Adding a new estimator — step by step

  1. Identify the inputs, outputs, and any tunable hyperparameters.
  2. Implement the estimator class:
  3. If your estimator belongs to an existing family, add it to the corresponding file (e.g. PPI-based methods go in glide/estimators/ppi.py). Otherwise, create glide/estimators/<name>.py.
  4. estimate(array1, array2, ...) runs the method and returns an inference result object. Reuse one from glide/mean_inference_results (e.g. a MeanInferenceResult subclass) or add a new one there.
  5. If your estimator has hyperparameters, these should be optional parameters of estimate() with default values.
  6. Export the new class from glide/estimators/__init__.py.
  7. Write unit tests in tests/unit/estimators/test_<name>.py. Cover at minimum:
  8. Correct output type and shape.
  9. Known analytical results (e.g., the estimator reduces to the classical mean in special cases).
  10. Doctests in the class docstring.
  11. Write functional tests in tests/functional/estimators/test_<name>.py. If applicable, test expected behaviors and properties of your estimator in specific situations, see existing files in tests/functional/estimators for examples
  12. Write a numpy-style docstring that includes the reference paper, parameter descriptions, and a small Examples section with a minimalistic runnable doctest. See existing estimators for inspiration.
  13. Add an example script in docs/examples/plot_<name>.py demonstrating the estimator on some synthetic data.
  14. Update CHANGELOG.md under the [Next release] section.

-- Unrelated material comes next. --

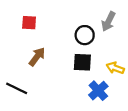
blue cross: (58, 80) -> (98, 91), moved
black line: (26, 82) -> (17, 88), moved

Adding a new sampler — step by step

  1. Identify the inputs the sampler requires (e.g. proxy labels, uncertainty scores, stratum labels), the budget parameter, and what values it returns.
  2. Implement the sampler class:
  3. Create glide/samplers/<name>.py.
  4. sample(...) runs the sampling procedure and returns the computed values (at least a vector xi of sampling indicators and possibly a vector pi of sampling probabilities).
  5. If your sampler has hyperparameters, these should be optional parameters of sample() with default values.
  6. Export the new class from glide/samplers/__init__.py.
  7. Write unit tests in tests/unit/samplers/test_<name>.py. Cover at minimum:
  8. Correct output type and shape.
  9. Known analytical results (e.g., uniform inputs should yield equal probabilities).
  10. Edge cases for input parameters (e.g. budget equals dataset size).
  11. Doctests in the class docstring.
  12. Write functional tests in tests/functional/samplers/test_<name>.py. If applicable, test expected behaviors and properties of your sampler. See existing files in tests/functional/samplers for examples.
  13. Write a numpy-style docstring that includes the reference paper, parameter descriptions, and a small Examples section with a minimalistic runnable doctest. See existing samplers for inspiration.
  14. Update CHANGELOG.md under the [Next release] section.

3. Documentation

Corrections, clarifications, and new examples live in docs/. Build the docs locally with:

make doc

4. Repository hygiene

Improvements to CI, Makefile targets, GitHub Actions workflows, or dependency configuration. These changes should not affect the public API or test behaviour.

5. Refactoring

Restructuring code without changing observable behaviour. Refactoring PRs must be accompanied by the full passing test suite and must not be bundled with functional changes.


A note on LLM-assisted contributions

LLM usage is welcome and must be disclosed in the PR description. Reviewers should be aware that LLM-generated code tends to increase review burden: it is often verbose, introduces unnecessary abstractions, and may silently diverge from the project's conventions. Contributors are expected to thoroughly read, understand, and validate every line before submitting — not just run the tests. Undisclosed or unvalidated LLM output is grounds for requesting a rewrite.